This is a good point - "_When Asked_". I think this is rather true for many many things with INFPs, they will seem quiet and closed until they are _asked_, then it turns out they have a lot to say - especially when it's something they have been thinking about for a long time or dealing with personally (we do contemplate a lot and may thus somewhat see ourselves as secret fonts of insight). I think we want to feel helpful to others so we do try to offer advice _when they indicate they want it_, but do it through providing different views or relating what worked for us to help them reach a solution that feels good to _them_. Though I think sometimes our own enthusiasm, conviction, or strength of belief in something may register to others as insisting they should do it our way. Also if we offer our perspective-advice and then someone seems to criticize or 'attack' it (or say across the board it's wrong ignoring that it obviously it DID work for us) we may become defensive and thus also appear more insistent that they should do it our way and see how we're right. But despite how convinced we may be that we know the best solution for something, I think internally we highly value leaving it in the other person's hands to choose for themselves and are anxious to make sure it doesnt sound like we're stating an ultimatum like "do it my way or else I'll be disappointed in you and say 'I told you so' and refuse to help further and resent that you didn't listen to me, etc. etc." We are eager to make sure people know we still accept them even if they don't find our advice usefull. I think we're likely to always couple our "In your shoes _I_ would do this" with "but it's up to you" because we worry about sounding bossy or like 'know it alls'.


----------



## MollyGoRound (Jan 2, 2013)

I love giving advice. I have to hold myself back! The opinions have a mind of their own! Buuut, I really only do it if I feel like it's going somewhere and it's wanted. I do talk a lot more if I'm asked. I don't know any INFJ's.


----------



## Khendjer (Oct 31, 2013)

I would say ENFJs. They're good at it, too. Personally I rarely give advice unless explicitly asked.


----------



## StaceofBass (Jul 1, 2012)

Magnesium said:


> ENFPs might give more advice that INFJs but it's normally terrible in my experience ^^



I must be an exception. I'm someone that a lot of my friends decide to come running to for help because I give good advice (and another perspective they didn't even think about)


----------



## Hails (Oct 12, 2013)

StaceofBass said:


> I must be an exception. I'm someone that a lot of my friends decide to come running to for help because I give good advice (and another perspective they didn't even think about)


Same here!


----------



## Nothing1 (Jan 22, 2014)

For me, it depends on the person and question whether or not I'll participate. If you want sympathy and coddling, I won't indulge. If your question is vague, I probably won't engage either. So unless the seeker has a specific issue and truly wants good advice regardless how it makes them feel, I won't participate.


----------



## Nothing1 (Jan 22, 2014)

OrangeAppled said:


> INFJs can tell people what to do without it being solicited. I remember when I first started dating my ex INFJ, he would tell me what I should wear when we went somewhere. To me, this is an example of parenting with Fe - telling someone what is objectively the "right" thing to do, in this case, appropriate dress.

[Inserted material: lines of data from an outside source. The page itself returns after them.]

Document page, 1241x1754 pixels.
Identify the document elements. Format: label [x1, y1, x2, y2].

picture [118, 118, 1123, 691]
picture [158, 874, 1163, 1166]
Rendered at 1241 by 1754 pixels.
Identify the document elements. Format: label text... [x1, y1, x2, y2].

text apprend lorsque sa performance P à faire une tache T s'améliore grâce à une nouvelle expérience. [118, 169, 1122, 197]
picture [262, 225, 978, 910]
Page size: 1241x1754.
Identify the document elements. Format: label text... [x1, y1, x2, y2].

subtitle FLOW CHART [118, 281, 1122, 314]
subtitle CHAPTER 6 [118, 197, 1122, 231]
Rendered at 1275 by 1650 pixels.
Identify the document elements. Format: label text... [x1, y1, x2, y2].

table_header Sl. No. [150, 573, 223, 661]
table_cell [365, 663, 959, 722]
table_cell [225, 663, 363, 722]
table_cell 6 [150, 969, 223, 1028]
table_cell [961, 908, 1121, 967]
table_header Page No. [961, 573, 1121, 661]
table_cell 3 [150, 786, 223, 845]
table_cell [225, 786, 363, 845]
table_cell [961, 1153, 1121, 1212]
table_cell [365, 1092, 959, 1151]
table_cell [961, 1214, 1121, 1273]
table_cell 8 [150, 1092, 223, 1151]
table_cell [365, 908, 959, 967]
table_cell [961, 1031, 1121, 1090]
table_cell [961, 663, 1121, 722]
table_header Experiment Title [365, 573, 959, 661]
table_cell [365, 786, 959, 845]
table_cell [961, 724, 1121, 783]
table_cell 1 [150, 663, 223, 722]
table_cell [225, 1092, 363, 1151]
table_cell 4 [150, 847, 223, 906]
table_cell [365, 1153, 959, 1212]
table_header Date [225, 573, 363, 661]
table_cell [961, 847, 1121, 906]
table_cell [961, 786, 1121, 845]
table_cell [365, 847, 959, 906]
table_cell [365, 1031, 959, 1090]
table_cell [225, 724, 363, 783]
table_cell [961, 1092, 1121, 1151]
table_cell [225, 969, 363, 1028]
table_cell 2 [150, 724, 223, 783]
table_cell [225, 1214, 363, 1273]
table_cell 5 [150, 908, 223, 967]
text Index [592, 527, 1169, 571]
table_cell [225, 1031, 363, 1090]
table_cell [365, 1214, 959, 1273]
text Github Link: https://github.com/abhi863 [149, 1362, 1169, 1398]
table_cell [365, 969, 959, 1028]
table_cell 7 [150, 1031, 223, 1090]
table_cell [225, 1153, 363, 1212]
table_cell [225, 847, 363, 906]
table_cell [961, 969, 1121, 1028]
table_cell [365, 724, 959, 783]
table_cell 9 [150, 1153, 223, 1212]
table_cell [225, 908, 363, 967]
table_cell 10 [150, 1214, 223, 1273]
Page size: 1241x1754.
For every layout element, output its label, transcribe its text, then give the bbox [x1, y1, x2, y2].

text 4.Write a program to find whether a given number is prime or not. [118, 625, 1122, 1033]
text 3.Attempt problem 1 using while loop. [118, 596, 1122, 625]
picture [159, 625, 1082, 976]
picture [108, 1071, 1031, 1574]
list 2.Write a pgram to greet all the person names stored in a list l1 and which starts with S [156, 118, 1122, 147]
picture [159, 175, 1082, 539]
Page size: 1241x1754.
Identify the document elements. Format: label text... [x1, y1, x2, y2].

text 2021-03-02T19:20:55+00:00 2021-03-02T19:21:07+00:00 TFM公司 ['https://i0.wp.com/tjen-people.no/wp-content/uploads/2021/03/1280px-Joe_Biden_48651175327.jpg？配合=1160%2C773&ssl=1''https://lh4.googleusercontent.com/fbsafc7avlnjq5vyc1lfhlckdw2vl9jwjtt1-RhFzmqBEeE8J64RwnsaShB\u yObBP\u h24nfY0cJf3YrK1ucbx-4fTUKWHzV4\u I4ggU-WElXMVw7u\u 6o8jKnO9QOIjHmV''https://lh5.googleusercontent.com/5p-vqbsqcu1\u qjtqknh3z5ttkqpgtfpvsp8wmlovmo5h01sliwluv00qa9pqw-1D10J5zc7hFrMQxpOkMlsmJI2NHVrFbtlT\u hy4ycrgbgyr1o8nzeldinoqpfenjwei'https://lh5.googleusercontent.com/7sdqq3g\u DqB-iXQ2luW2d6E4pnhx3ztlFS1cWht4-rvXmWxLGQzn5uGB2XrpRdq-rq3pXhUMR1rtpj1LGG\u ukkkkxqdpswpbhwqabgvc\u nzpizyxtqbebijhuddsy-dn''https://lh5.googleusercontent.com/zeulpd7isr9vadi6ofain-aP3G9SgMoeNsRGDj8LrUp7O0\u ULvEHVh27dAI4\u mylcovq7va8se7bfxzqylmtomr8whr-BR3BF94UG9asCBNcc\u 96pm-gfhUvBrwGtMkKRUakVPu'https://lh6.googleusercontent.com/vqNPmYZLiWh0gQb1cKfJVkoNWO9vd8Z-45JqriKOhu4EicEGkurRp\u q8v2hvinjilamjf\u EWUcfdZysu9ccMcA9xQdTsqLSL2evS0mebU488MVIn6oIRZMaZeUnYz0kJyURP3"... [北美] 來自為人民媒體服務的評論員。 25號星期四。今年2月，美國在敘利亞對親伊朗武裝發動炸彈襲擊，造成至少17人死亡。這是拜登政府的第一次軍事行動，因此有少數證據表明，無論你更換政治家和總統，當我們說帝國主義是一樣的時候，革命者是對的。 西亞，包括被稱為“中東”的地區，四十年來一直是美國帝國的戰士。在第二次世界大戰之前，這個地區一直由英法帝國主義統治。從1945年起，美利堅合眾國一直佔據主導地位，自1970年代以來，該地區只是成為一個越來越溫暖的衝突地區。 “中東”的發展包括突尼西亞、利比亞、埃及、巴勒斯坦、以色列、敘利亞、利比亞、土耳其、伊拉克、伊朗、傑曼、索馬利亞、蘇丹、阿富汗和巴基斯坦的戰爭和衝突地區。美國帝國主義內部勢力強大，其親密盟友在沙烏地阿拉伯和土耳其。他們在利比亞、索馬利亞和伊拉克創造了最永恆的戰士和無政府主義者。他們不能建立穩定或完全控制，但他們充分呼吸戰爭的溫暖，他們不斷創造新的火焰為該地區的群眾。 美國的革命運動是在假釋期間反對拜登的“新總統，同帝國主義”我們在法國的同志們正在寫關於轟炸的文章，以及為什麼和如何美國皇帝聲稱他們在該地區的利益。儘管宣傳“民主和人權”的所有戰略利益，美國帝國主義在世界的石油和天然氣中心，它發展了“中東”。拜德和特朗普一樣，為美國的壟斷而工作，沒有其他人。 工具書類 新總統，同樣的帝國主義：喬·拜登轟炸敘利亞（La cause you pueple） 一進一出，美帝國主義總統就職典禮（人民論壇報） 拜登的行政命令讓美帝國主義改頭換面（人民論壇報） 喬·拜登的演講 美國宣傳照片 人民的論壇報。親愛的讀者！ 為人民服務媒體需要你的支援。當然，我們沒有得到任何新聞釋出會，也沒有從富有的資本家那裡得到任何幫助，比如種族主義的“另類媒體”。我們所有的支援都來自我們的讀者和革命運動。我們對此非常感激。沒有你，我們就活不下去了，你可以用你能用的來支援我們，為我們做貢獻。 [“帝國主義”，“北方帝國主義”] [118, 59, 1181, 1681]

I THINK I understand what you're saying and if so, your word choice is unintentionally deceptive/persuasive. INFJs don't usually give unsolicited advice, but an INFJ with a particular enneagram might. Also, being controlling of your partner's wardrobe isn't exclusive to any type, but may suggest enneagram, mental health, upbringing, too many factors. Maybe your ex wasn't an INFJ as the one thing you mentioned about him is reminiscent of some delta quadra types, maybe enneagram 3 or 8 and narcissism.


----------



## mandarintrees (Mar 22, 2014)

Tridentus said:


> I think it depends on the individual tbh.. I can't imagine any of the types giving a lot more advice than another- maybe INFPs might be the least inclined.
> 
> It might seem like it makes sense for ENFJs to give out the most, but in my experience they're usually far too socially clued in to try to push advice on people any more than average. Maybe that's to do with the English culture though, as I live in the UK. Maybe in a cultural environment like in certain parts of America ENFJs clock onto a different societal rhythm.


Being a Polish-born American ENFJ, I'd say this is pretty spot-on. 
I try not to give advice because essentially, advice-giving means assuming a position in another's life-- ironically, my advice is to do your best to figure it out in your own time.  But I will guide when asked.


----------